Степичев заявил Гришину, что им следует немедленно сообщить обо всем майору Бенкендорфу. Они тут же пошли к коменданту, у которого, как известно читателю, был на заводе свой кабинет, где он регулярно проводил часть рабочего дня. Бенкендорф внимательно выслушал устный донос двух предателей, остался весьма оным доволен и велел им тут же написать письменное заявление и отнести его в полицию старшему следователю Иванову. Прямо в кабинете Гришин и Степичев составили требуемое заявление и подписали его. Однако в полицию донос отнес один Гришин и вручил там лично, из рук в руки, старшему следователю Иванову в присутствии немецкого унтер-офицера Вилли Крейцера. Спустя день-два, 31 октября 1942 года, по приказу Иванова полицейский Горячкин арестовал Александра Лясоцкого. Днем позже он же арестовал Марию Лясоцкую, а другие полицаи взяли Антонину и Александру Хотеевых. Задержали еще несколько человек, в том числе и Соцкого, которого, однако, по распоряжению Бенкендорфа, тут же освободили. Через несколько дней освободили еще кое-кого: либо против них полицаи не нашли достаточно улик, либо решили взять их под плотное наблюдение для выявления связей. Зину Хотееву спасло от ареста счастливое стечение обстоятельств: она в это время находилась в отряде и домой так больше и не вернулась.

Алексей Шумавцов 1 ноября уже знал об аресте Шуры Лясоцкого и совершил ошибку: вместо того чтобы немедленно скрыться, оторваться от наблюдения (если такое было) и уйти в лес к партизанам, он вышел утром на работу. Менять износившуюся проводку на улице Калинина. Его сняли прямо со столба. Подъехала крытая машина, из нее вылез полицай Сергей Сахаров, направил на Алексея автомат и крикнул: «Слазь!» Когда Алексей спустился, полицай велел ему сбросить с ног «кошки» и сам забросил их в кузов — не оставлять же казенное добро на улице.

В тот же день и тоже на рабочем месте был схвачен Анатолий Апатьев.

Тут мы тоже встречаемся с несколькими загадками. Из показаний и Гришина, и Соцкого явствует, что Прохор назвал своему домохозяину и начальнику фамилию одного Шумавцова.
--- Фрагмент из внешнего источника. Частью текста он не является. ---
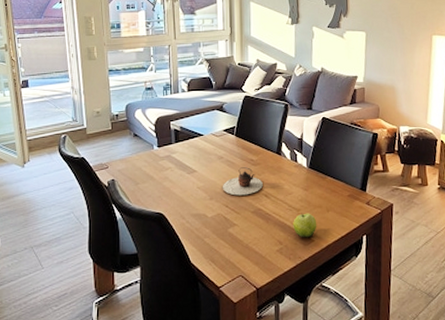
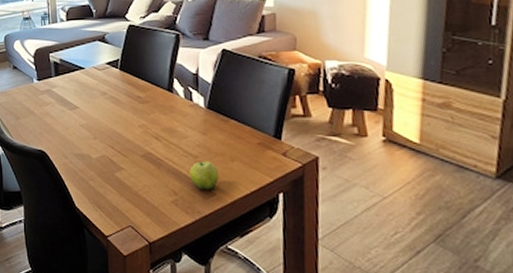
teapot: present [223,167,263,196] -> none [107,105,153,137]

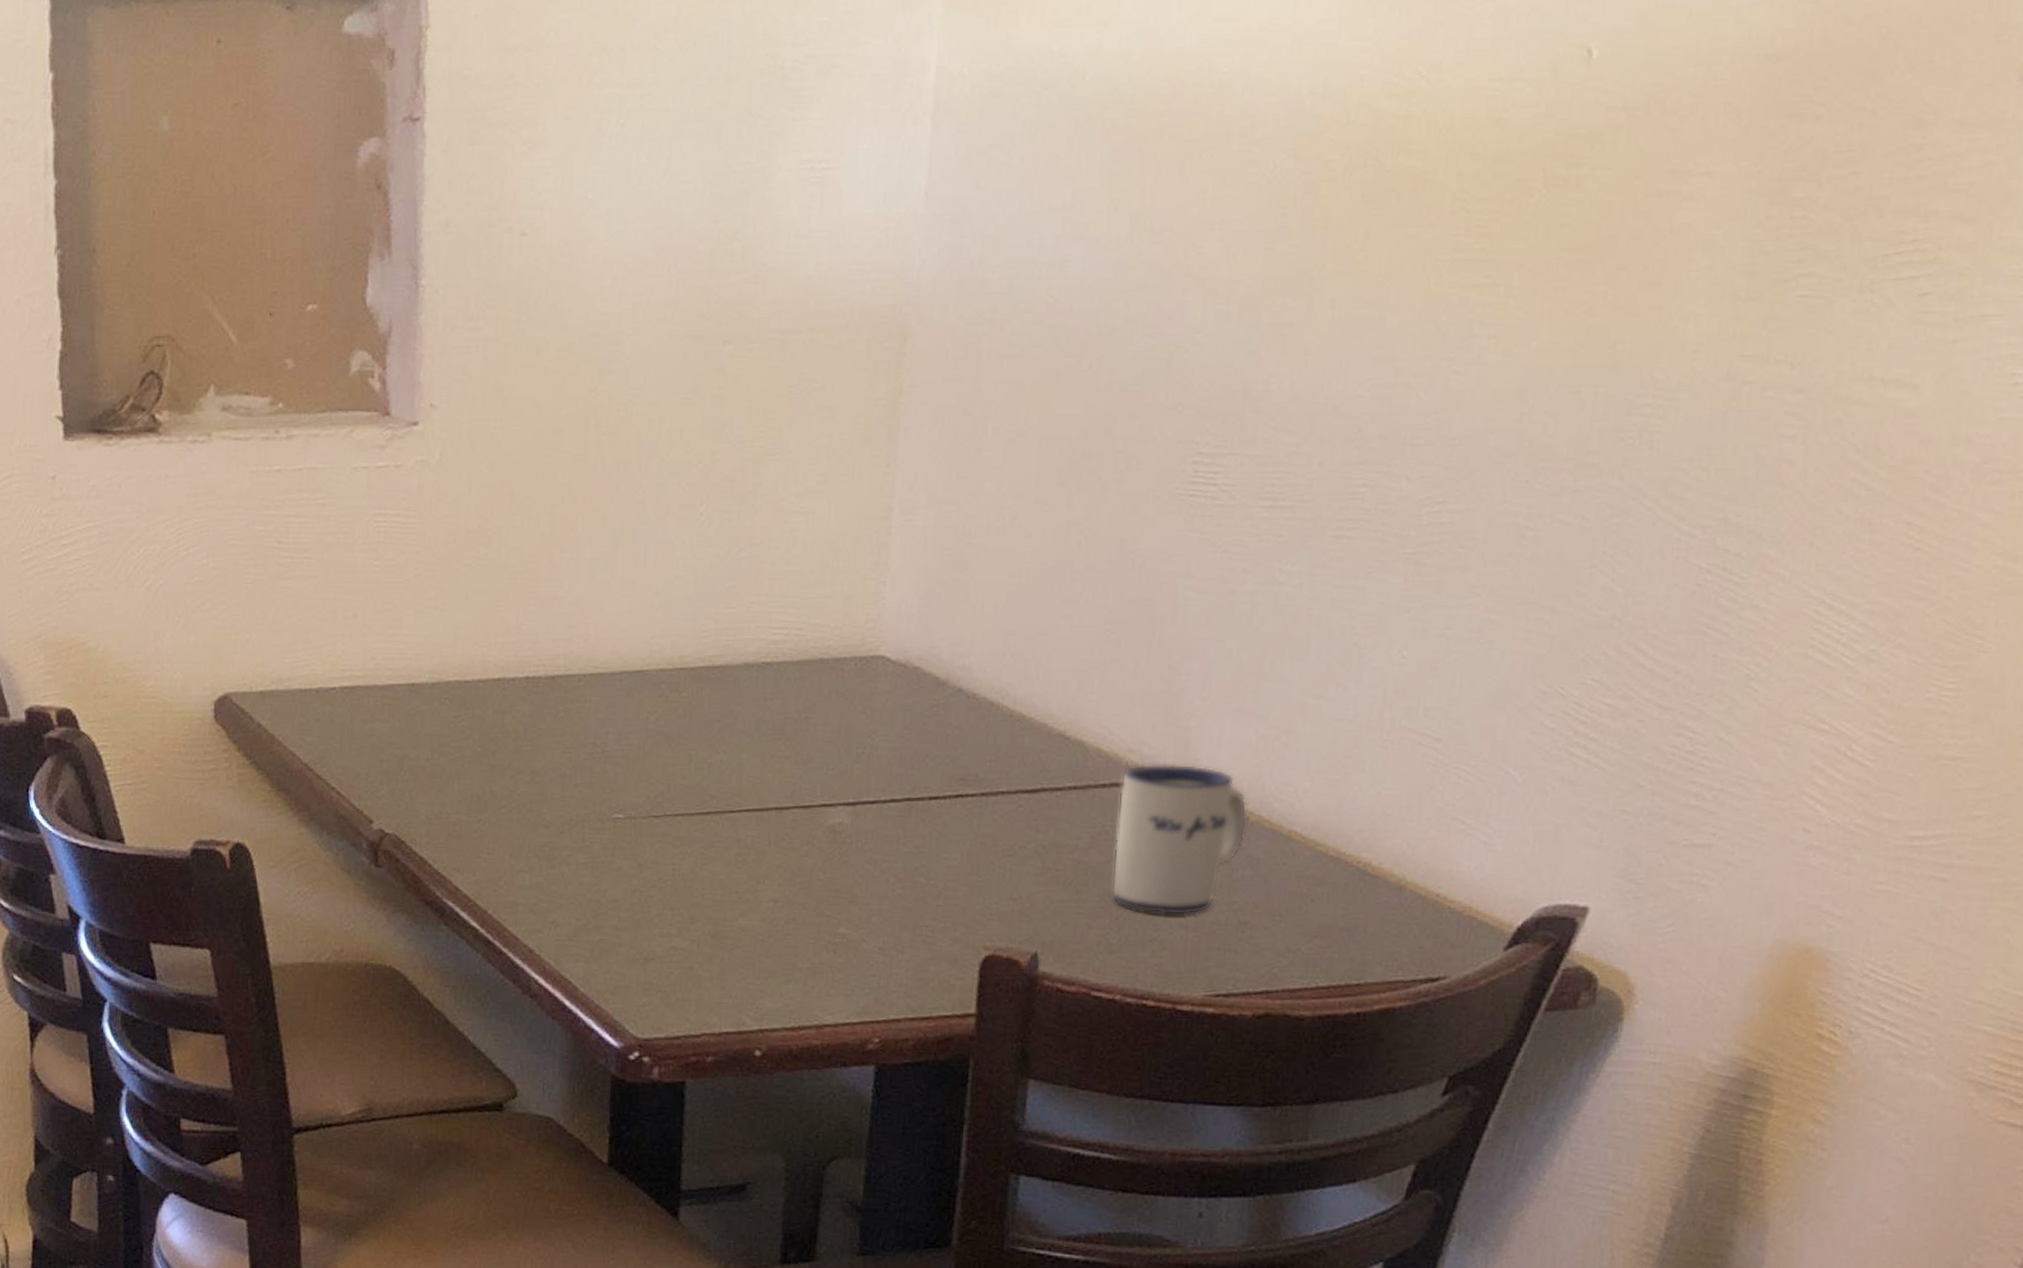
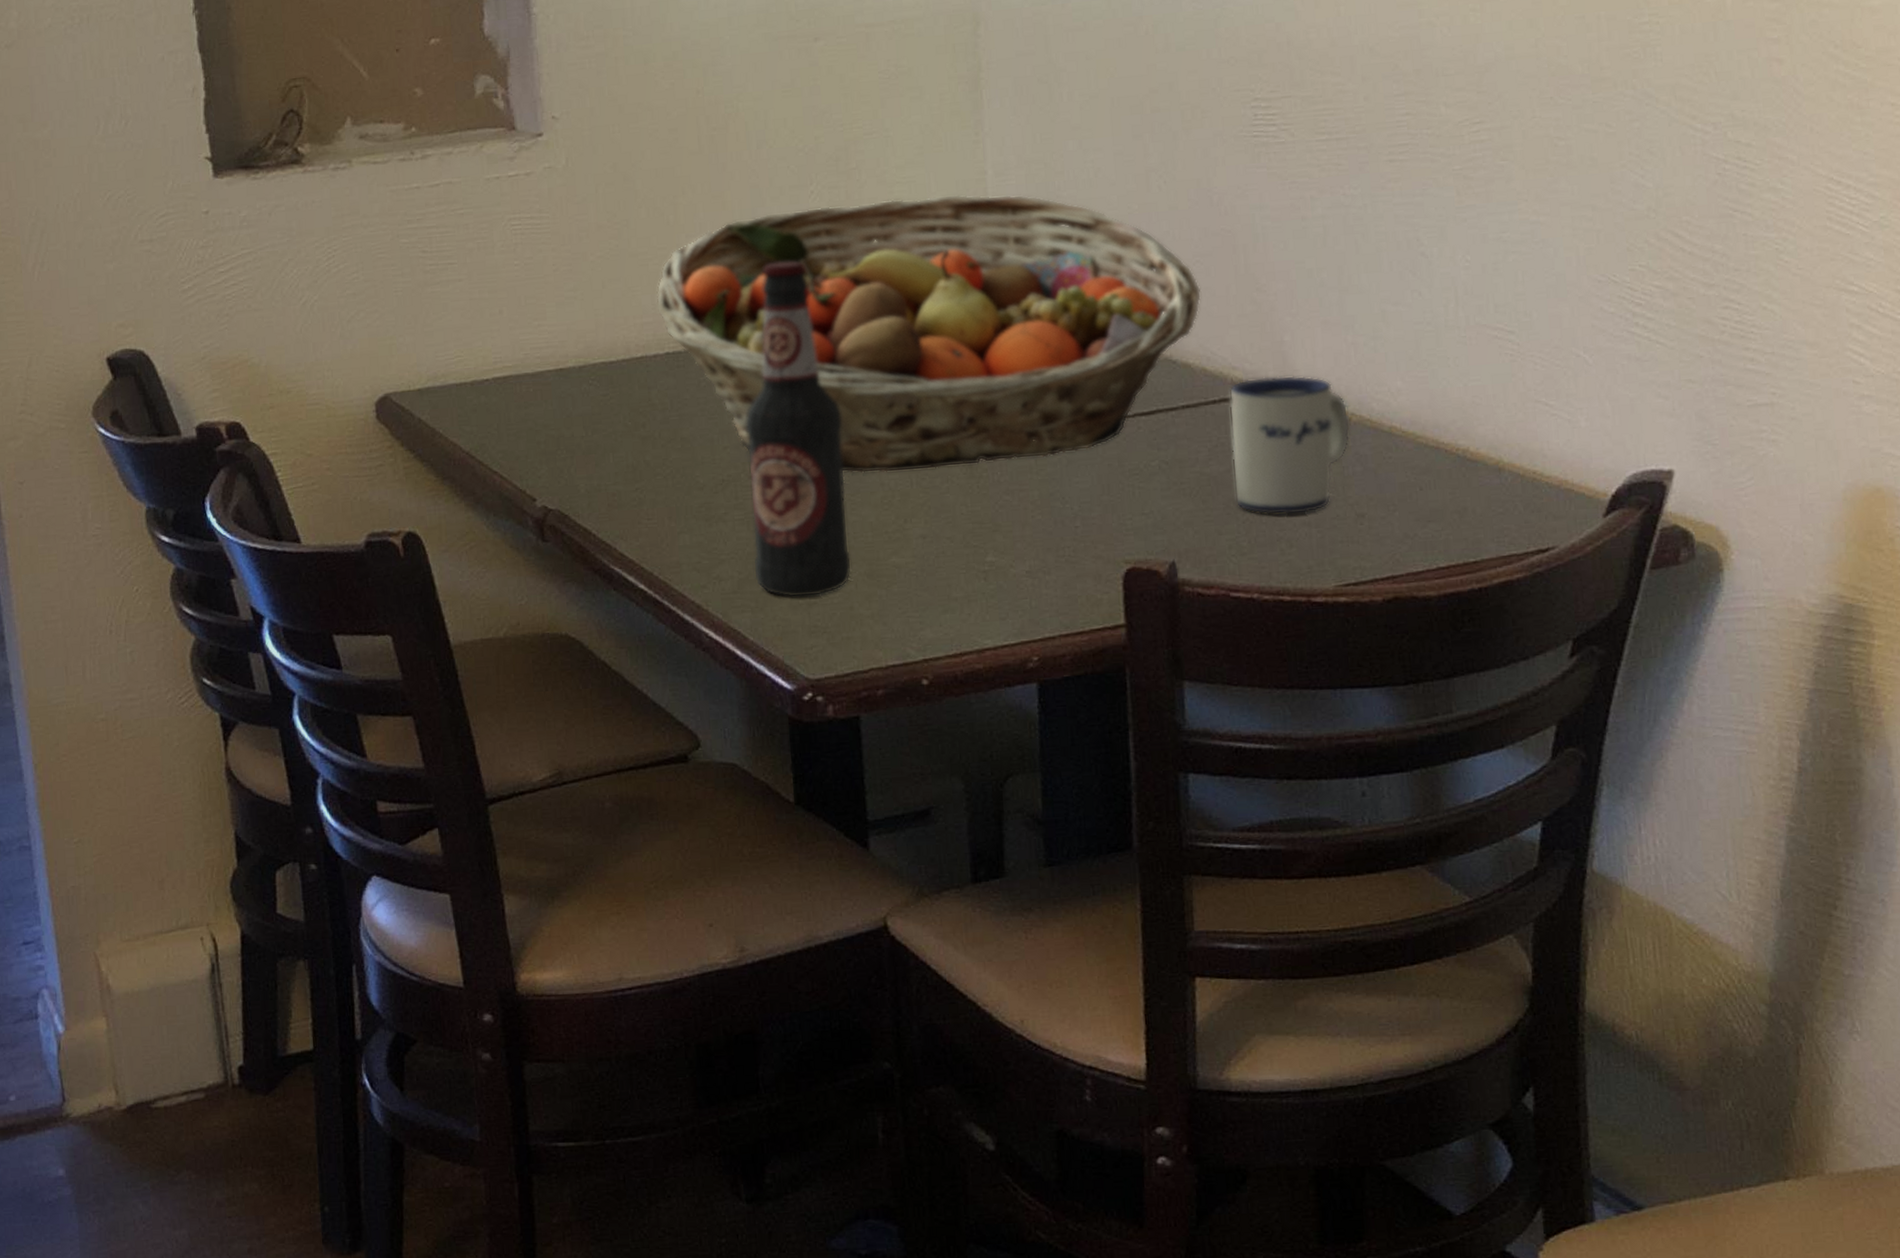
fruit basket: none [521,530,1108,830] -> present [656,194,1202,473]
bottle: none [592,588,704,953] -> present [745,261,852,598]

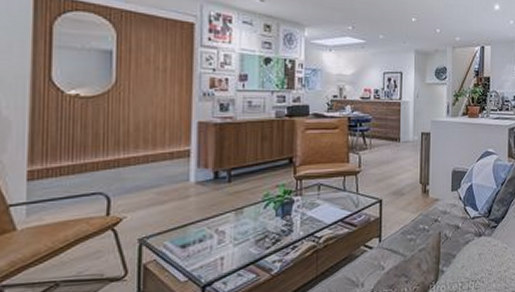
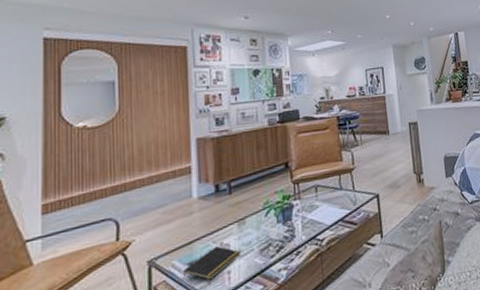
notepad: none [173,232,237,264] -> present [182,246,242,280]

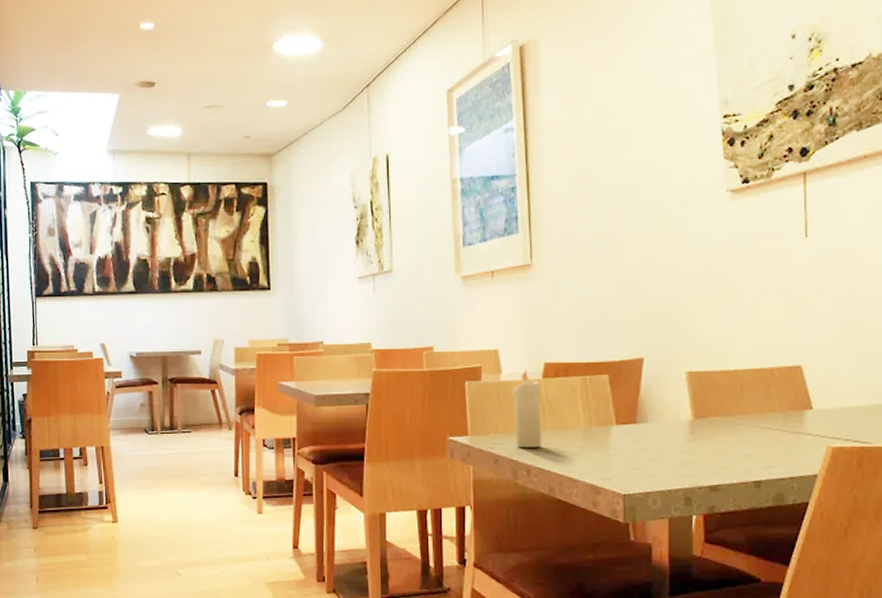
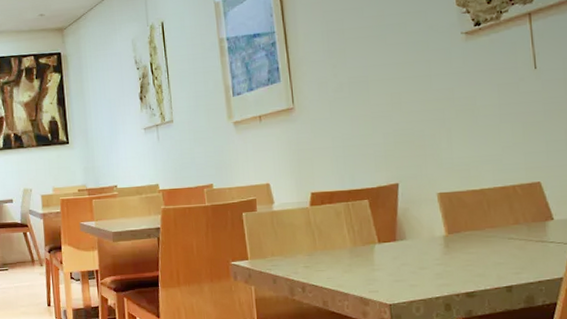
candle: present [513,368,543,447] -> none [285,198,314,268]

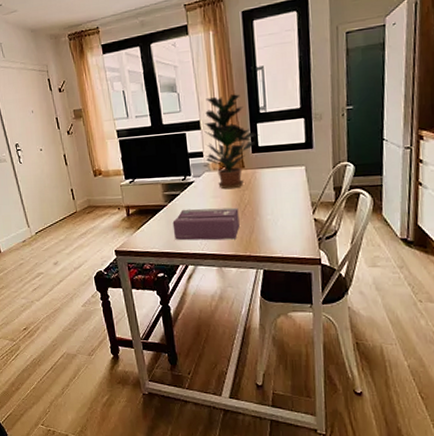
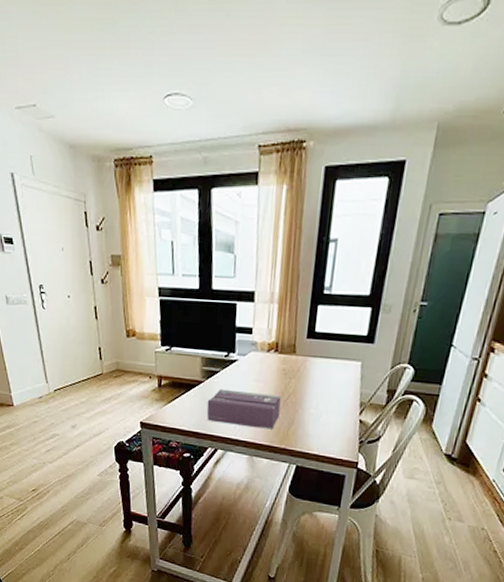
potted plant: present [204,94,259,190] -> none [255,266,318,375]

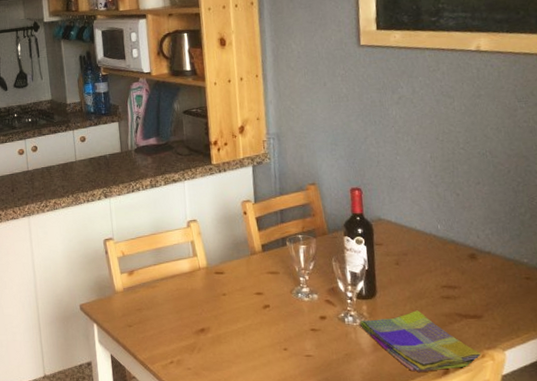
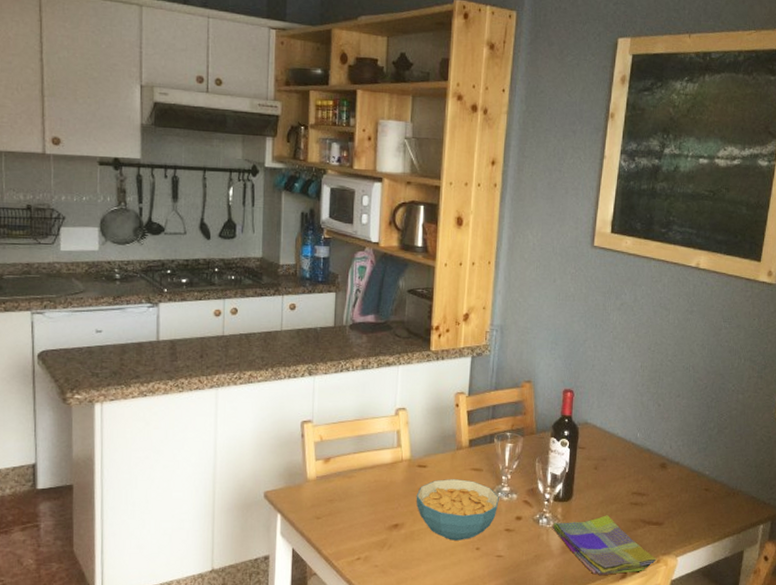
cereal bowl: none [217,282,300,342] -> present [416,478,499,540]

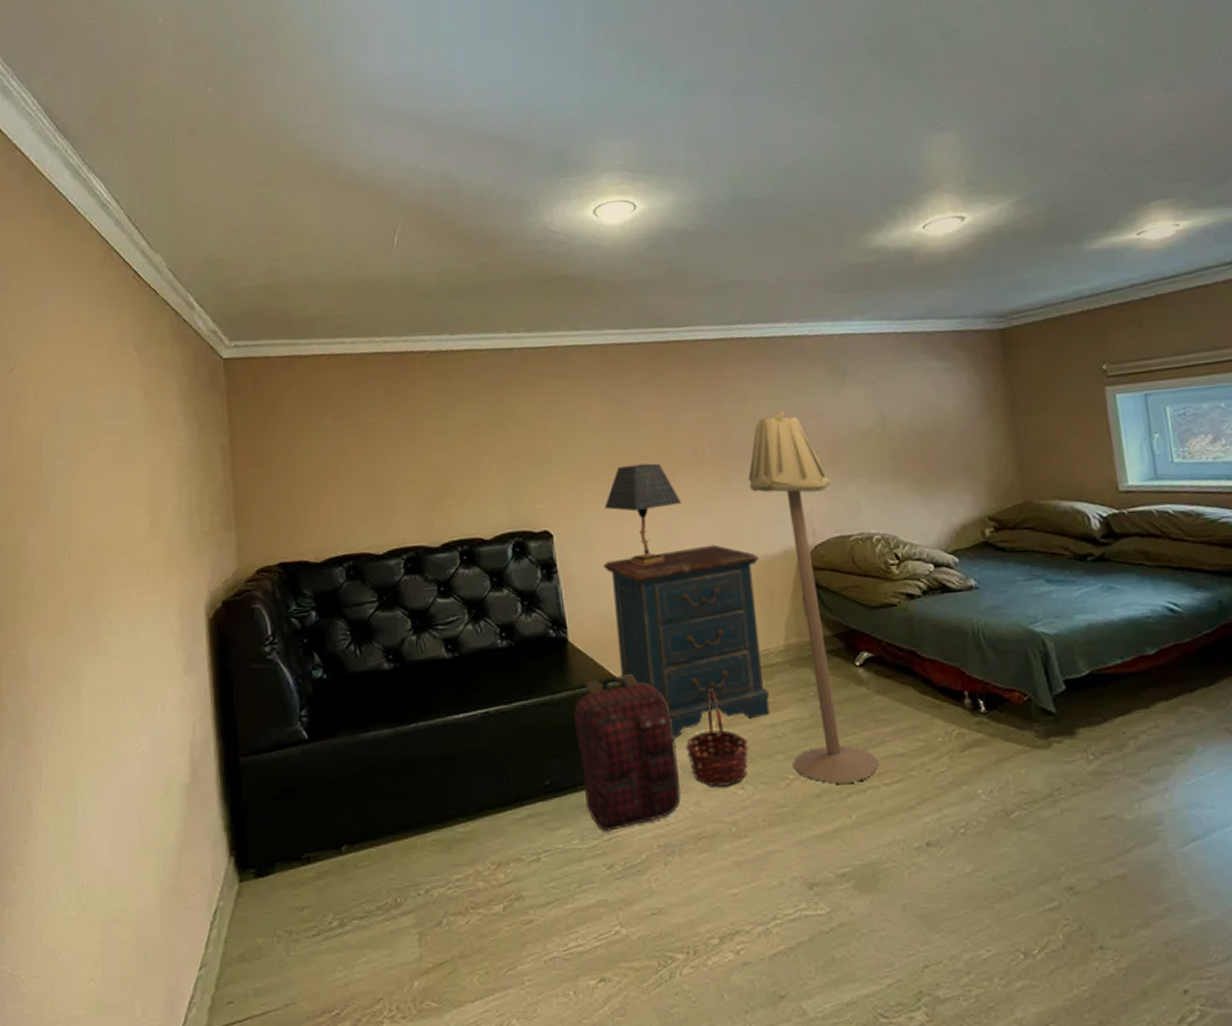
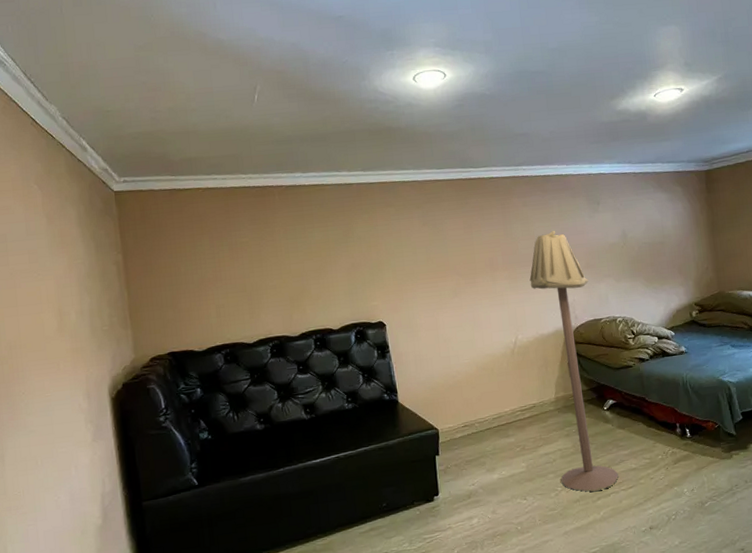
backpack: present [574,674,681,832] -> none [403,424,482,536]
table lamp: present [604,463,682,565] -> none [424,269,482,344]
dresser: present [604,544,771,738] -> none [424,328,545,467]
basket: present [685,687,749,787] -> none [485,430,530,500]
Почему же, в таком случае, были арестованы Щура и Мария Лясоцкие, Апатьев, сестры Хотеевы, задержаны другие подпольщики? Можно сделать два предположения. Первое — Гришин и Соцкий не все рассказали на следствии. Второе — очень профессионально сработал Дмитрий Иванов, в считаные дни и часы выявил и проследил связи Шумавцова. Тем более что всех этих ребят и девушек он знал лично.

Не исключено, впрочем, что имело место и первое, и второе. Следователь Владимир Иванович Киселев рассказывал, что Соцкий Прохор Борисович на суде по делу Иванова в марте 1957 года отказался от своих показаний, данных в ходе предварительного следствия. За дачу заведомо ложных показаний он был привлечен к уголовной ответственности по ст. 95 УК РСФСР. Соцкий признал себя виновным в этом, пояснил, что правдивые показания о своей роли — случайном провале группы Алексея Шумавцова — он давал именно на предварительном следствии по делу Гришина Ф.И. в 1953 году и по делу Иванова в 1956 году. На суде же, по делу последнего, у него не хватило смелости публично, в присутствии сотен жителей города, повторить это. Он смалодушничал и готов нести за это ответственность.